- Problem description:
Please count the lines in the data below that contain the word "Bloody" and reply with only that number.

- Supplied data:
┌──

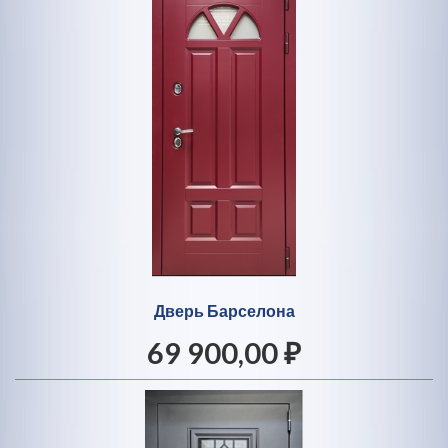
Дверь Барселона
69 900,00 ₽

└──
┌──

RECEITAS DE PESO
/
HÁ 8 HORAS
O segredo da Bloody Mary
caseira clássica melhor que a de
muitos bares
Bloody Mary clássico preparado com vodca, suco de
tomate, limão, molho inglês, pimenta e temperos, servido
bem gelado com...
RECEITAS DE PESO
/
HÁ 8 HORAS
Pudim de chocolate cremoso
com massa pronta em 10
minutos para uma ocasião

└──

- Response area:
2